Where are all these new OCBC banking jobs? The firm’s report doesn’t break this down, but it provides some hints. OCBC has added employees to its private banking offshoot, Bank of Singapore (BoS). Overall wealth management operating expenses (which include BoS) rose 6% year on year to S$1.1bn in Q1, partly due to “higher staff costs”.

Hiring new relationship managers (who bring new client assets with them) helped improve net new money inflows at BoS and drove assets under management to a new high of US$108bn from US$102bn a year previously. BoS’s headcount of RMs increase by 20 to reach 450 last year, giving it the fourth highest RM workforce of any private bank in Asia, according to new data from Asian Private Banker. The new hires included bankers for a team set up last year to support external asset managers.

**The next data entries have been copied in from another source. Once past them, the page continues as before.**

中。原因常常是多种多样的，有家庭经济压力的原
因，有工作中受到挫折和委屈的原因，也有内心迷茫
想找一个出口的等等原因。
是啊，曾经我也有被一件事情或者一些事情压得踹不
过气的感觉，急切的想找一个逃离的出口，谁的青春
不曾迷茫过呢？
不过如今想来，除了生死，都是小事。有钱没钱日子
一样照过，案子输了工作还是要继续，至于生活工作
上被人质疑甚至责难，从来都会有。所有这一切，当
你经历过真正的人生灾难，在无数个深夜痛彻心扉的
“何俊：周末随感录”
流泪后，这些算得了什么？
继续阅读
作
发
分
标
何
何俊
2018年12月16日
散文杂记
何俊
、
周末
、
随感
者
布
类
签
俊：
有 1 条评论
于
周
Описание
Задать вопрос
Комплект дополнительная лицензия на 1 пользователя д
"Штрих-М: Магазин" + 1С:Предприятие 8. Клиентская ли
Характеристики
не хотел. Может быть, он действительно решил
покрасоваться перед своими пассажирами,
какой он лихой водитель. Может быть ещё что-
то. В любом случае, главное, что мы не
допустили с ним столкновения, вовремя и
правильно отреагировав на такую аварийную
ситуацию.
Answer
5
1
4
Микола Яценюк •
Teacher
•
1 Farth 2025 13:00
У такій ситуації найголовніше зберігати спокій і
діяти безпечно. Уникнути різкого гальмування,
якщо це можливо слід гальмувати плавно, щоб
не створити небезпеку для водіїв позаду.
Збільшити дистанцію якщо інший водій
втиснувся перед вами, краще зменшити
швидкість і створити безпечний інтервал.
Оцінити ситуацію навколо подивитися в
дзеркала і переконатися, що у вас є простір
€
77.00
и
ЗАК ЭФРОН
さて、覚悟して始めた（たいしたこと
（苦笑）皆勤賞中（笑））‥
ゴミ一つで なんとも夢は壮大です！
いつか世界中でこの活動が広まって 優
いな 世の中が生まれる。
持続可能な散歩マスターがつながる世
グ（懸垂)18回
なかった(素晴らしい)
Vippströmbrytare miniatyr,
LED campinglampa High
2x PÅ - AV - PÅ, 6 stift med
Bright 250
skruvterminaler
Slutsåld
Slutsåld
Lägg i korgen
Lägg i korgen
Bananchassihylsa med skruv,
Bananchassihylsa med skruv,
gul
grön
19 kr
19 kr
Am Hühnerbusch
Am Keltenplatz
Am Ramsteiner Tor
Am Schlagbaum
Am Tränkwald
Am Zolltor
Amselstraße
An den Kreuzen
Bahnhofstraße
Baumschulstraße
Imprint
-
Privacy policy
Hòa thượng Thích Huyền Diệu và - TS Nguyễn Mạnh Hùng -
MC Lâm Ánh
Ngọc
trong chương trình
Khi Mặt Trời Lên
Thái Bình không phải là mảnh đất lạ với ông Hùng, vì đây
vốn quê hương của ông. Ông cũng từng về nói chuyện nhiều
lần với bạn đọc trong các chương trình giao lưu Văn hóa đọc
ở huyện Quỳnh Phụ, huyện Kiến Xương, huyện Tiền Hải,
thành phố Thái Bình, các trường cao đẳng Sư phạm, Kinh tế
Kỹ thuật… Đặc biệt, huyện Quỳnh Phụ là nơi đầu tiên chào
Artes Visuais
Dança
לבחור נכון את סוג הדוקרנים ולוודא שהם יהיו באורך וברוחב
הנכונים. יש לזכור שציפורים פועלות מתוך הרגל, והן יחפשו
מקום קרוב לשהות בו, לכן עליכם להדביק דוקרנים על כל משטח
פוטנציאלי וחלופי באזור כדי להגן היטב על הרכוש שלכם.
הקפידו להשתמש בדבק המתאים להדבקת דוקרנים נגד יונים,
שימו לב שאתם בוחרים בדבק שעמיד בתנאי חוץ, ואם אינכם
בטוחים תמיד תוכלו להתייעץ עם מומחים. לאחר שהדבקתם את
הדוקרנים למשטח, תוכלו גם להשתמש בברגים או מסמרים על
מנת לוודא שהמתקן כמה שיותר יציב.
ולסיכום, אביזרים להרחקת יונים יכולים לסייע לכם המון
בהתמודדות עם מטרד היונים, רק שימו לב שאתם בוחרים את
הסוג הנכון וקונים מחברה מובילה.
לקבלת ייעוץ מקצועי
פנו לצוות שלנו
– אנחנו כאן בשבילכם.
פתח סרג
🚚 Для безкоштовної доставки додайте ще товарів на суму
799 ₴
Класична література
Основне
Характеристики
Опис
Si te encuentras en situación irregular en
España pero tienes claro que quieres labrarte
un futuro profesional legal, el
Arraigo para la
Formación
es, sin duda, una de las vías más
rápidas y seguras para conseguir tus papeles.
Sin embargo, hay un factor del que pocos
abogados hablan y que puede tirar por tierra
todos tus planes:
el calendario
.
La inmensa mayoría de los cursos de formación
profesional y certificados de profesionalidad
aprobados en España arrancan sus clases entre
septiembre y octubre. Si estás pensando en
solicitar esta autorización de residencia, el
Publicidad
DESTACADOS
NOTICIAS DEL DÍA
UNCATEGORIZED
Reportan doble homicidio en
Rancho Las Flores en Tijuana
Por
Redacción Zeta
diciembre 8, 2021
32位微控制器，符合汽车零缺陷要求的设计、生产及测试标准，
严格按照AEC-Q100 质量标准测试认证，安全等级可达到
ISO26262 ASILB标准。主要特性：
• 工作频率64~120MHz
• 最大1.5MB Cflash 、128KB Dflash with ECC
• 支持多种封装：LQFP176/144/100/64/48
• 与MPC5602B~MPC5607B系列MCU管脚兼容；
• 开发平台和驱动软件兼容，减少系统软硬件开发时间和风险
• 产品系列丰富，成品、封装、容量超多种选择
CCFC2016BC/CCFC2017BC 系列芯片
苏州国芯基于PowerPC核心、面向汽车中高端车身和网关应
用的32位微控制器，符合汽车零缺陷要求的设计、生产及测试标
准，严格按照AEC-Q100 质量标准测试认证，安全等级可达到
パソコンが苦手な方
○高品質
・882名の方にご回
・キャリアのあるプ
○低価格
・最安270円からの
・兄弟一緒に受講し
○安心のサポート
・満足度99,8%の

It’s likely that BoS has hired more RMs so far this year because most front-office recruitment happens in Q1 and early Q2, after bonuses are paid. Any new recruits in Q1 have come onboard at an opportune time. Wealth management-related income (which also includes products such as asset management and stockbroking) increased 27% from a year ago to S$921m and represented 34% of the firm’s total income in Q1.

If your job at OCBC is focused on selling investment banking products, however, the Q1 results only serve to highlight the comparative insignificance of your role. Gross fee and commission income from IB products was up year on year, but only amounted to S$25m.

OCBC’s new financial results make no mention of investments in technology, which is surprising given that DBS and UOB’s Q1 reports both highlight rises in tech-related costs. However, recruiters in Singapore say OCBC has been increasing its tech and digital headcount, which partly explains its overall jump in staff numbers. OCBC currently has 80 tech vacancies on its website, including several to support Bank of Singapore. The firm’s Q3 2018 results stated that “technology and digital investments” had “strongly contributed” to its recent business expansion.